A report released in May by the United Nations Special Rapporteur on the situation of human rights in Myanmar, titled “The Billion Dollar Death Trade: The International Arms Networks That Enable Human Rights Violations in Myanmar”, revealed that the Myanmar military’s defence industry According to Nikkei Asia, the Directorate of Weapons Factory, also known as “Kapasa”, imported foreign equipment for the manufacture of “small arms ammunition, hand grenades, artillery shells and anti-personnel and anti-vehicle land mines”. supply is used.

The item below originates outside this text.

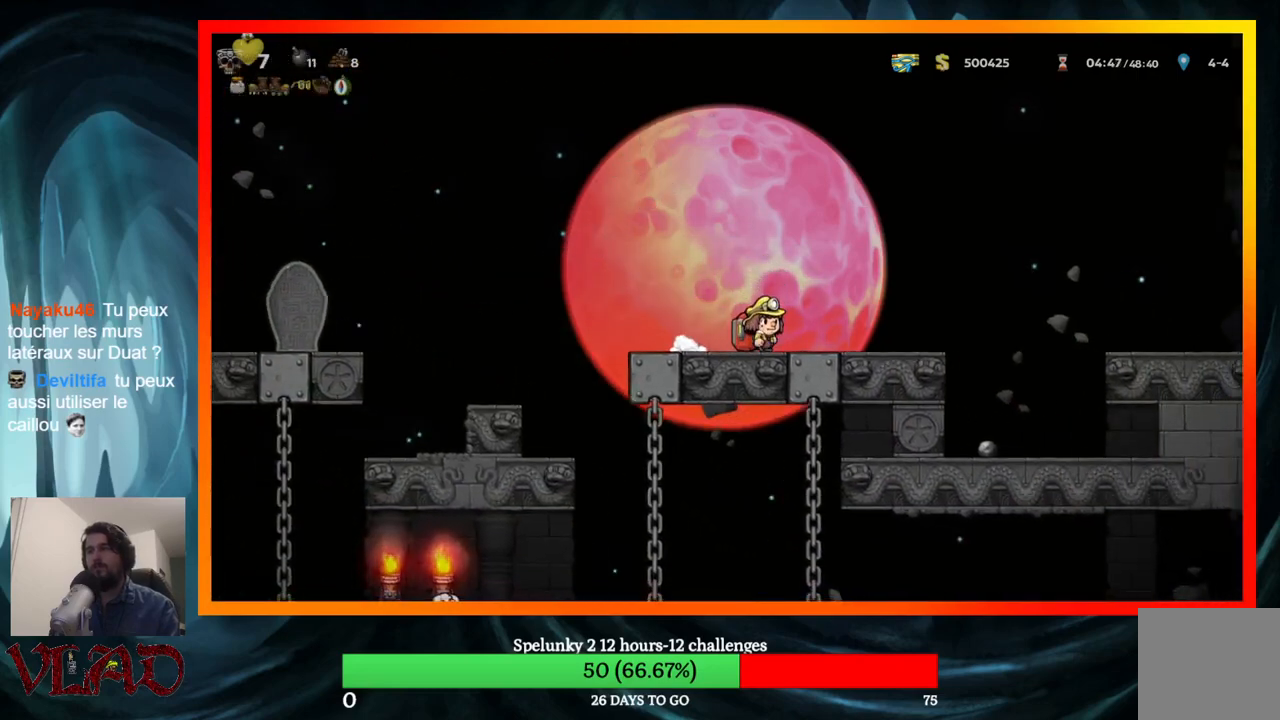
{"buttons": [], "events": [[383, "DPAD_RIGHT", "up"]]}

Opponents of the regime, including ethnic armed groups and the People’s Defense Force, have reportedly buried their landmines – a cheap and convenient alternative to weaponry – to make the threat worse. The spread has also been highlighted in reports from the United Nations Children’s Fund, which in its assessment for the first quarter of this year found land mine contamination in Sagaing, Shan State and 10 other regions of Myanmar. that serious picture The landmines mirror the monitor’s findings, which say that, in 2021, about 97 of Myanmar’s 325 townships in 12 states and territories, “had some degree of contamination, mainly from antipersonnel mines.” But that figure is set to rise to 147 townships in 2022, including new areas affected by landmines “due to the ongoing conflict since the coup”.

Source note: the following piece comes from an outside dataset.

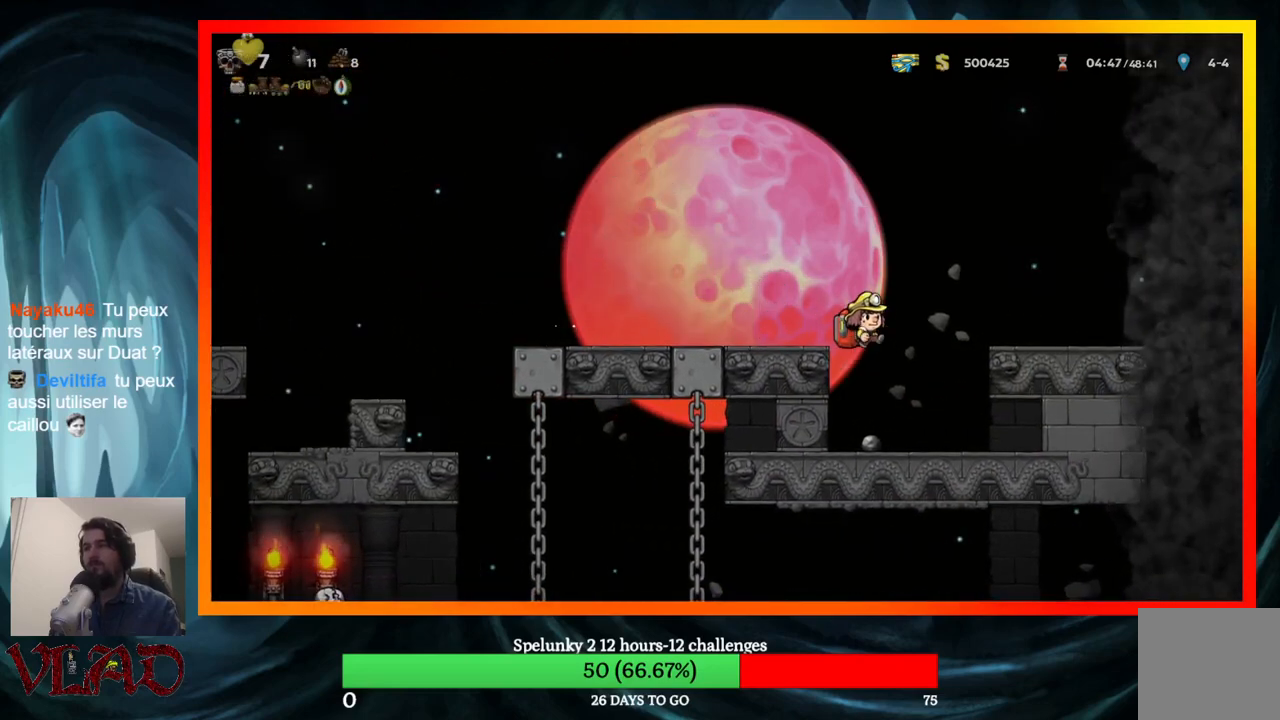
{"buttons": ["X", "DPAD_DOWN"], "events": [[283, "DPAD_DOWN", "down"], [367, "X", "down"]]}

In addition, growing clusters of land mines along the changing front lines of Myanmar’s bloody conflict have contributed to speculation about the country’s dismemberment, reports Nikkei Asia. David Scott Mathieson, a veteran analyst of Myanmar political issues and author of the report on the country’s ethnic armed forces, said, “Myanmar was balkanized before the coup, but it has been turbocharged since the military took power. ” He added, “The space of military control has shrunk since the coup…and this poses a challenge to the Chinese, who seek stability as a precondition for projects.”
According to the United Nations International Children’s Emergency Fund (UNICEF), there were 388 deaths nationwide during the first four months of 2023, down from the 390 reported for 2022. Humanitarian groups worry that the worst is yet to come and their fear is based on decades of observation of deaths and injuries from land mine explosions. According to Nikkei Asia, the Landmine Monitor counted 5,629 casualties between 2000 and 2021, with 1,008 killed and 4,500 injured.
In response to an email query about Myanmar’s worsening land mine warfare, the International Committee of the Red Cross (ICRC) said, “Year after year civilian casualties involving land mines, unexploded ordnance and other explosive devices reach into the hundreds.”. Land mines and other explosive devices make no distinction as to who steps on them, and many communities are severely affected.” Beyond the death toll, the ICRC said the proliferation of land mines caused “families to lose their breadwinners either because of injuries or (the impossibility of farmers to use their land).”